| 11/2018
| Berlin |

Auf der Konferenz „Moor muss nass! Klimaschutz durch Moorschutz“ wurden am 26.10.2018 im Bundesumweltministerium in Berlin Theorie und Praxis der Wiedervernässung sowie die standortgerechte, nasse Nutzung von Moorstandorten (die sog. Paludikultur) vorgestellt. Gemeinsam mit den Teilnehmenden wurde diskutiert, welche Einfluss Nutzung und Schutz der Moore für das Klima haben und welche Schritte zur Erreichung des Pariser Klimaschutzabkommens mit Blick auf die Moore noch vor uns liegen.

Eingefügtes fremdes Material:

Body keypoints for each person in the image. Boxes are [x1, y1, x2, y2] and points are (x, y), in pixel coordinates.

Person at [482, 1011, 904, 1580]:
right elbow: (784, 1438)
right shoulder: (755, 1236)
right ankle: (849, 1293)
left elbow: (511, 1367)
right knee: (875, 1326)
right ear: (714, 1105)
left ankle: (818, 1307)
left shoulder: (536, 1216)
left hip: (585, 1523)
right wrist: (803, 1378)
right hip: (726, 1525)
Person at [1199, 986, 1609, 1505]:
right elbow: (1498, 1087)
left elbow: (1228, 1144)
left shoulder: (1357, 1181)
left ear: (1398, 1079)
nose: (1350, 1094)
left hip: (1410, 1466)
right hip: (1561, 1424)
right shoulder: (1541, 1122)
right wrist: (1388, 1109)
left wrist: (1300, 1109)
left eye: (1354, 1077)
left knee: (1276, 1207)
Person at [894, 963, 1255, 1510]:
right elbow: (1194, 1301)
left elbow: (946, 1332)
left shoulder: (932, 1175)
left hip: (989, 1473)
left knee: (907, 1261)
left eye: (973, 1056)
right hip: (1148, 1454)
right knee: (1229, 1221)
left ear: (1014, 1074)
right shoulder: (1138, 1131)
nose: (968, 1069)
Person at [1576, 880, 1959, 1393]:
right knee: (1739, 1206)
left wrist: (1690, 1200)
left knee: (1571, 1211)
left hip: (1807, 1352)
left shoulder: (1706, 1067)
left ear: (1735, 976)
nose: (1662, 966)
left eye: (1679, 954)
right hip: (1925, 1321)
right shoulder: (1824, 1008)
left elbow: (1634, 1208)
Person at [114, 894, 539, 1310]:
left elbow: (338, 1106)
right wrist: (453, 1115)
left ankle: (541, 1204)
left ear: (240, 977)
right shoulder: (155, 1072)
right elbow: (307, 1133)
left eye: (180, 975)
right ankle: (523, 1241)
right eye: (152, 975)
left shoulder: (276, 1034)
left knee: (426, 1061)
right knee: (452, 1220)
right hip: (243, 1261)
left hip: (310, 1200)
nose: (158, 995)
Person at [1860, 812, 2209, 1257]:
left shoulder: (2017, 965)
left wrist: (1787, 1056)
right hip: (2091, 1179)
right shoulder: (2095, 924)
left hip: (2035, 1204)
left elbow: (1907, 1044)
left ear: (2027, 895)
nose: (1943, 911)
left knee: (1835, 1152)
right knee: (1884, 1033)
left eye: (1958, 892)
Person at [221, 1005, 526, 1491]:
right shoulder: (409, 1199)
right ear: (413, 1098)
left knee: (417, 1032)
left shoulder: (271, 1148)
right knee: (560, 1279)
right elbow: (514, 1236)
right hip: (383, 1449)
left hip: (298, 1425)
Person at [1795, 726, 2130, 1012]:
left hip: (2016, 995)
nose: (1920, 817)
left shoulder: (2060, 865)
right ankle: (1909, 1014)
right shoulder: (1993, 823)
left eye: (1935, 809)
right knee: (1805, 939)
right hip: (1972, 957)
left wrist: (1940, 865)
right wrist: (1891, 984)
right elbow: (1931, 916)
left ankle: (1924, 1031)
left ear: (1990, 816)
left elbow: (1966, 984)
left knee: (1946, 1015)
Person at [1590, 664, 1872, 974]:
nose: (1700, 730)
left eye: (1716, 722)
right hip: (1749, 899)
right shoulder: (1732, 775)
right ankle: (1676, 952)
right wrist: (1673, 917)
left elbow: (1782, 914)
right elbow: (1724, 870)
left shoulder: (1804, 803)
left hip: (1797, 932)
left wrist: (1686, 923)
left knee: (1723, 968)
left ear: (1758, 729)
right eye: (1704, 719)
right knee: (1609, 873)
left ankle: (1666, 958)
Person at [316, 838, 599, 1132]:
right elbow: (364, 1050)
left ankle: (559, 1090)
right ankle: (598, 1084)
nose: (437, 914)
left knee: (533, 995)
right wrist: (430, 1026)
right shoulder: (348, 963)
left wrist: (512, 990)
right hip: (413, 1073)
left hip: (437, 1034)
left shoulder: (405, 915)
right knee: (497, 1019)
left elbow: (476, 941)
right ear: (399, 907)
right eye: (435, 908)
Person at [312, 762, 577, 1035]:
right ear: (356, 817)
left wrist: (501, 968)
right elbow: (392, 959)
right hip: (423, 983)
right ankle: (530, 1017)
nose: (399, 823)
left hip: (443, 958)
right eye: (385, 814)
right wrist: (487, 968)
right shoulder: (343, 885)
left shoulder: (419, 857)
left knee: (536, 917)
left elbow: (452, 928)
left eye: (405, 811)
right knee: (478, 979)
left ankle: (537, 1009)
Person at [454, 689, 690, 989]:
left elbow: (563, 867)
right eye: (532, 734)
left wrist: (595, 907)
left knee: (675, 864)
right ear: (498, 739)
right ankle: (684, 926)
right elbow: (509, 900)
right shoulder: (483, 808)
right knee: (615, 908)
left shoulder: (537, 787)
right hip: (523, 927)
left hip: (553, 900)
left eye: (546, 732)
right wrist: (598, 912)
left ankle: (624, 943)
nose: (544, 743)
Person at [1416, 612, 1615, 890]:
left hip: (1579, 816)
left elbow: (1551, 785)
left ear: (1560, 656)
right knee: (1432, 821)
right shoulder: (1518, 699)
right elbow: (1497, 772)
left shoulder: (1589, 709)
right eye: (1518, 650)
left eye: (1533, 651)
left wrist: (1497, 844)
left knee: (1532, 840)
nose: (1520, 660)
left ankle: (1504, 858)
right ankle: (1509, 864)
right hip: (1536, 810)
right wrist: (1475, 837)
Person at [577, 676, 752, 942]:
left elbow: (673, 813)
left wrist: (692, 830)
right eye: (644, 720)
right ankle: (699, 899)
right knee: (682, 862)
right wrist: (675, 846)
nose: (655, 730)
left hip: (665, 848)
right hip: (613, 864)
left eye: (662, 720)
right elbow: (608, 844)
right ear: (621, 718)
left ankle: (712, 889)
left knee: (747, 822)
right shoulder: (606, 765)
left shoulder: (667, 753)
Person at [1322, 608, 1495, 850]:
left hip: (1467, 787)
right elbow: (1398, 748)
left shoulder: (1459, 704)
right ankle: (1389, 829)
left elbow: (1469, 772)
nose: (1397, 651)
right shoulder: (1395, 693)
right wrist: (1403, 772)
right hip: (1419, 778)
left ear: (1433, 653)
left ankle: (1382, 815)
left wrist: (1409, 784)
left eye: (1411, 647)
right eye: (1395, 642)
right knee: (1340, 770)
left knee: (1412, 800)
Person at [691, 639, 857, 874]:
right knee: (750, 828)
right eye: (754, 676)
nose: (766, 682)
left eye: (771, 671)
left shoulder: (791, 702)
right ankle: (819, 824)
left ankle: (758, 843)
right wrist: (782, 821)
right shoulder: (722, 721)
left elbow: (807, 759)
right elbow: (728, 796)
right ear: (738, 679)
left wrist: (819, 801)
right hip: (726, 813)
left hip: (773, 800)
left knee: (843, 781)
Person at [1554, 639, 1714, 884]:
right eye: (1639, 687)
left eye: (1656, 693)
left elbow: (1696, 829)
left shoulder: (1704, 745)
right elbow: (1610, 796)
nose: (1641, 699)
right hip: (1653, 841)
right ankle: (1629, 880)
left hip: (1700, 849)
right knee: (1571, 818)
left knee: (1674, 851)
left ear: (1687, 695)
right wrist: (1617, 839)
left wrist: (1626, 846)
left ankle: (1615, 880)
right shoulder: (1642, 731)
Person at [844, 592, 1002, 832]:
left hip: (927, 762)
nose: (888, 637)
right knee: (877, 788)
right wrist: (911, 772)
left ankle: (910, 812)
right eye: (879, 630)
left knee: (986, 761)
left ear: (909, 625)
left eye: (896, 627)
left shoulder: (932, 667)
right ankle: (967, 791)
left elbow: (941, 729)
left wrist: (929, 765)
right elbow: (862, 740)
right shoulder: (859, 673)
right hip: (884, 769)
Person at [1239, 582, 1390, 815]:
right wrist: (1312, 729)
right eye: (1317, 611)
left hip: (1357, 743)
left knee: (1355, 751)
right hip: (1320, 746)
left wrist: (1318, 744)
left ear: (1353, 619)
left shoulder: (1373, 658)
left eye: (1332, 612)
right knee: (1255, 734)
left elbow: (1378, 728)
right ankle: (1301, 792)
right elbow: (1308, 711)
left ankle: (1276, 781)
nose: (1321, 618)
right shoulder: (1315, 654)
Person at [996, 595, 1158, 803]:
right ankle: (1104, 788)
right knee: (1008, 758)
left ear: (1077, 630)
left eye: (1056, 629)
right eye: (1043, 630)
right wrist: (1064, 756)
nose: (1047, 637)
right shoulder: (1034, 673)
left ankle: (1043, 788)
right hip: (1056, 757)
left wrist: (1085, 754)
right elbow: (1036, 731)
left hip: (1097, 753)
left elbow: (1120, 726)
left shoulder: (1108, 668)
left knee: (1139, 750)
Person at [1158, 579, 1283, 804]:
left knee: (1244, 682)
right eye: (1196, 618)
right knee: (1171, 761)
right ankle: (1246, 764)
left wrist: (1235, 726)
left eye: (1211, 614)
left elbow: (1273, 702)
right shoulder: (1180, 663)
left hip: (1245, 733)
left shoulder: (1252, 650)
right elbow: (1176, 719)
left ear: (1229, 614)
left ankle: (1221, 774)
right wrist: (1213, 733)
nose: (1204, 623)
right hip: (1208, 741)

Die empfehlenswerten Vorträge der Konferenz sind auf der Homepage zu finden:
https://www.greifswaldmoor.de/konferenz.html

Die Teilnehmenden hatten die Möglichkeit ihre Anreise via MoorFutures klimafreundlich zu gestalten. Außerdem waren die MoorFutures eines der ausgesuchten Leuchtturm-Beispiele, die im Rahmen der Konferenz am Vormittag präsentiert wurden.

Extra für diesen Anlass wurde aus den 3 MoorFutures-Projekten „Rehwiese“ (Brandenburg), „Königmoor“ (Schleswig-Holstein) und „Gelliner Bruch“ (Mecklenburg-Vorpommern) ein eigenes Konferenzzertifikat erstellt. Insgesamt 7 t CO2 wurden auf diesem Wege kompensiert. Die Einnahmen fließen in alle 3 MoorFutures-Projekte und helfen somit bundesländerübergreifend Moore zu schützen und wiederzubeleben. Für ihr Engagement erhielten die Teilnehmenden ein persönliches Zertifikat.

Hintergrund zur Konferenz „Moor muss nass“

Mit der Unterzeichnung des Pariser Klimaschutzabkommens und des Klimaschutzplans 2050 hat sich Deutschland dem ambitionierten Ziel verpflichtet, bis zum Jahr 2050 eine kohlenstoffneutrale Gesellschaft zu erreichen. Dies bedeutet eine nahezu vollständige Vermeidung von Treibhausgasemissionen in allen Sektoren.

In der Landwirtschaft in Deutschland kommen 1/3 der Emissionen aus Moorböden, obwohl diese nur 7,3 % der landwirtschaftlich genutzten Fläche ausmachen. Mit gut 4 % der gesamten deutschen Treibhausgasemissionen sind diese entwässerten Moore somit ein Hotspot für den Klimaschutz in Deutschland.

Das Projekt „Deutscher Moorschutzdialog“, das von den Partnern im Greifswald Moor Centrum (Michael Succow Stiftung, Universität Greifswald, DUENE e.V.) im Rahmen der Nationalen Klimaschutzinitiative der Bundesregierung durchgeführt wird, erarbeitet im Dialog mit Akteuren aus Land- und Wasserwirtschaft, Natur- und Umweltschutz aber auch Politik und Verwaltung geeignete Ansätze, die als Impulse für gezielte Lösungen für Klimaschutz durch Moorschutz dienen.